HBV genotype B4 was dominant in the current survey, and all isolates were found to be genotype B4 or C1. Compared to genotype C, genotype B is thought to be a lower risk of HCC [13, 14]. And it is known that the sub-genotype of genotype B4 has experienced core region recombination with genotype C [32-34]. HBV genotype B4 in the current study did have core region recombination with genotype C, and so it is conceivable that higher risks of HCC could arise.

On the other hand, the pathology is also affected by HBV genome mutations, and it has been recently shown that genetic characteristics of HBV of promoter mutations and pre-S region deletions are strongly associated with HCC risk [16, 18, 19, 35–40].

Reported promoter mutations are G1613A, C1653T, and T1753V single mutations and A1762T/G1764A double mutations. Takahashi et al. showed a correlation between HCC and promoter mutations, pre-S2 region mutations and deletions, X region insertions, and the like [18]. Tatsukawa et al. reported that single G1613A mutation was associated with future emergence of HCC [37]. Yang et al. noted that when HCC risk was calculated based on meta-analysis of HBV mutations and HCC, nt1762/1764 and pre-S deletions each had RR>1 [19].

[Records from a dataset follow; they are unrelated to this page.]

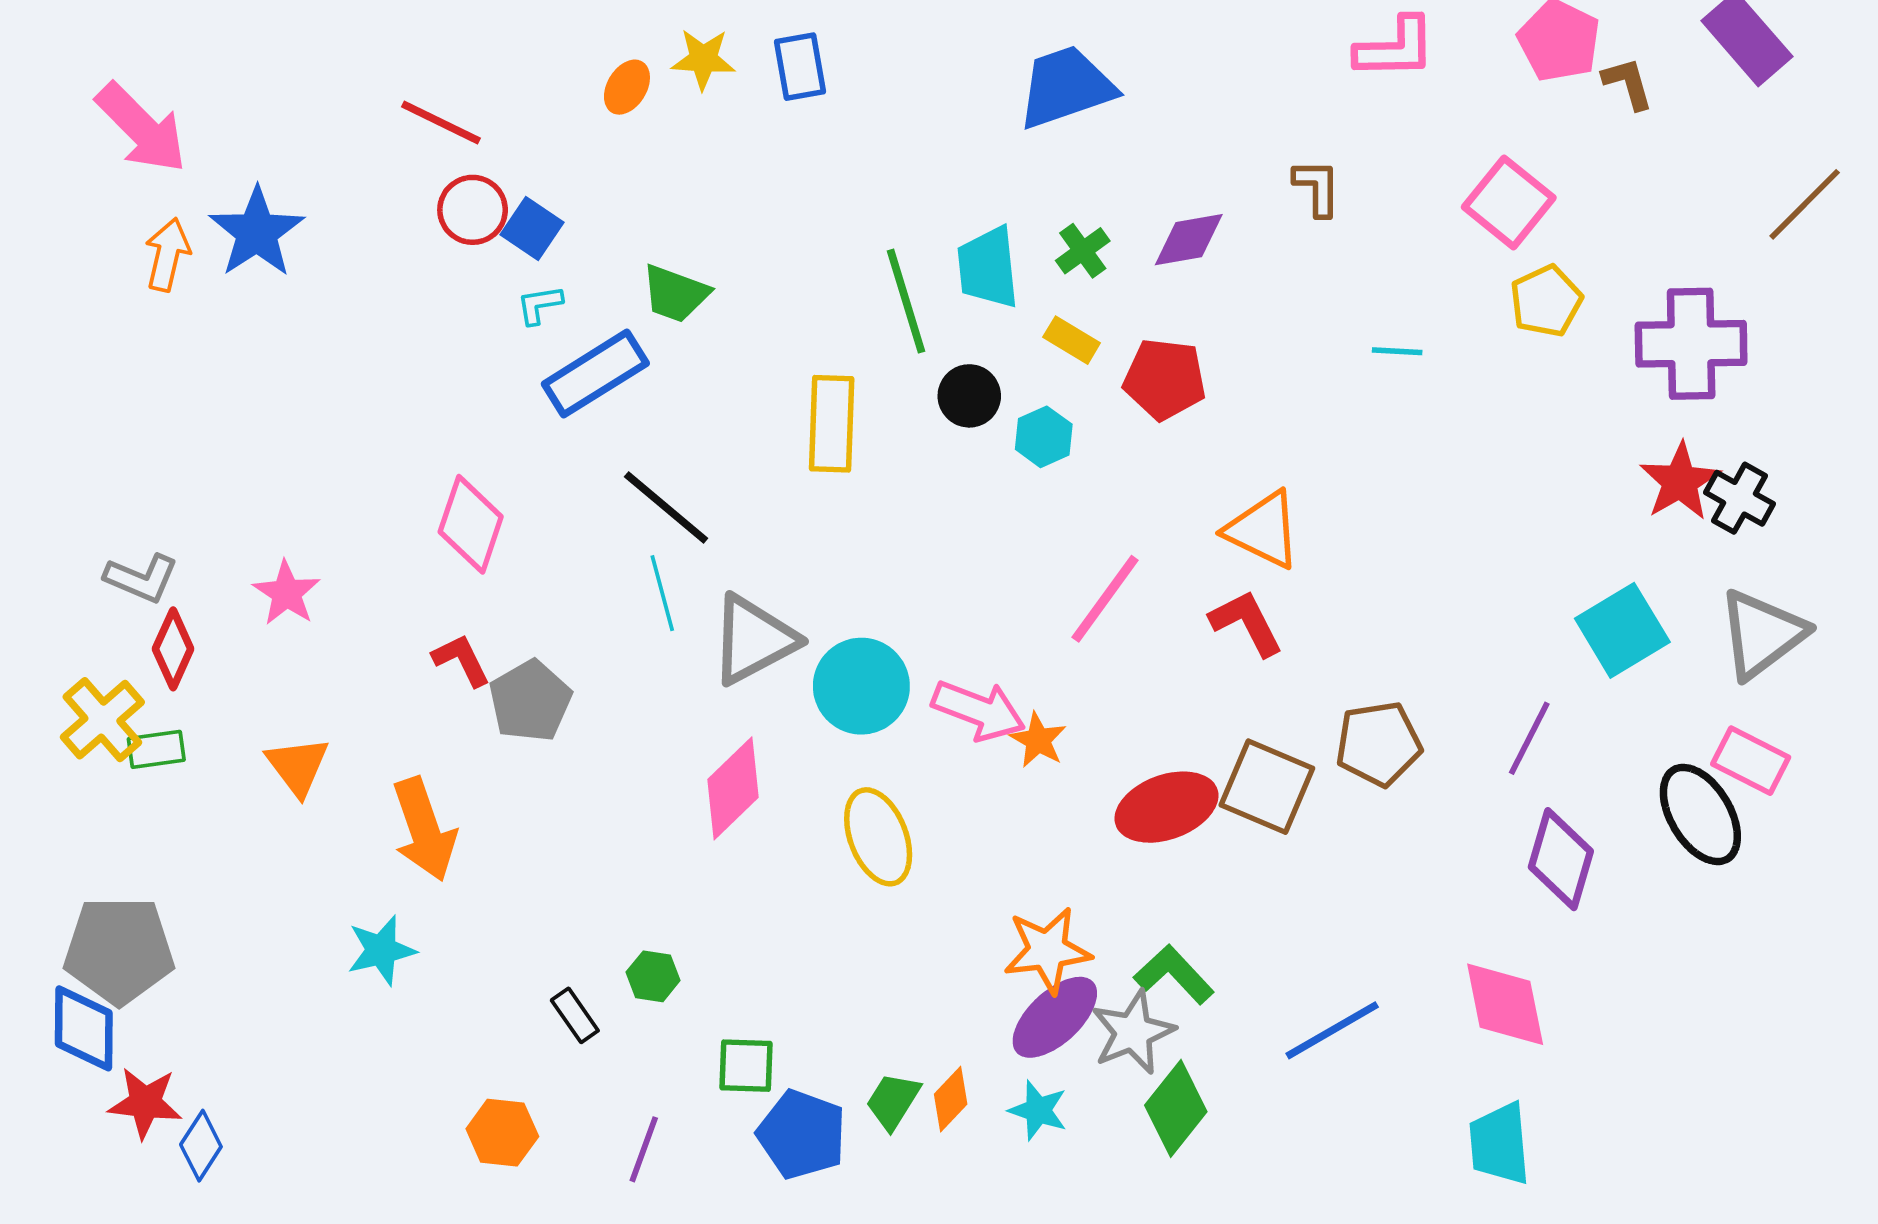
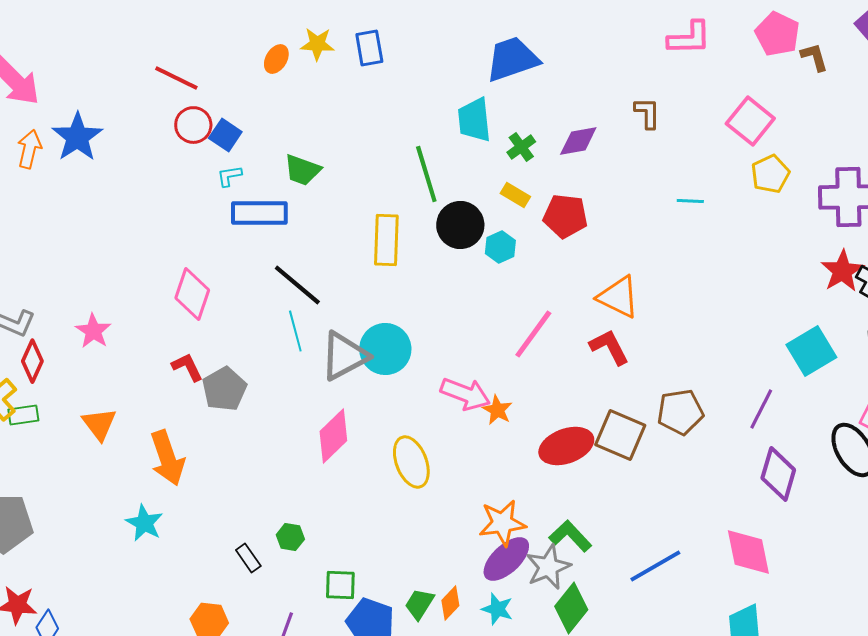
cyan trapezoid: (988, 268) -> (474, 120), moved
blue rectangle: (595, 374) -> (259, 213), turned 32
black circle: (969, 396) -> (460, 225), size x1.4
cyan circle: (861, 686) -> (385, 349), moved
cyan star: (381, 950) -> (144, 523), turned -30

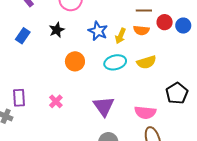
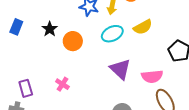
black star: (57, 30) -> (50, 29), moved
purple triangle: (104, 106) -> (120, 69), moved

GenBank has 31 registered strains of the full genome sequence of HBV genotype B4 (as of October 2016). But looking at the promoter region mutations, G1613A mutation was identified in 10.3% of these 31 strains, C1653T was 0%, T1753V was 3.2%, A1762T/G1764A was 16.1%, and C1766T /T1768A was 3.2%. Pre-S region deletions were found in two strains at the rate of 6.5%.

In the 44 obtained isolates of genotype B4, mutations mentioned above were identified at the rate of 13.6%, 0%, 4.5%, 11.4%, and 6.8%, respectively. Thus, in the genotype B4 existing strains and the isolates we obtained, nt1613 mutation was common and nt1653 mutation was rare. In addition, the 24 bp insertion from nt1673 at X region, which also in the promoter region, which is not often reported, was found to be 6.8% among the obtained isolates. Pre-S region deletion was found in 20.0% of cases, which is higher than in the B4 strains searched in GenBank.

Since full genome registration of HBV genotype B4 in GenBank is yet not plentiful in number, the 21 full genome sequences obtained in this study can contribute to future studies.

HBV genotype B4 in the current residents and families had recombination at core region, genotype B4/C, with genotype C. Promoter point mutations and insertions at X region and pre-S region deletions were found, and so we inferred an association with higher risks of HCC. As a result, the individuals with HBV having genetic mutations as identified in the present study should receive proper follow-up regarding the development of liver diseases and HCC.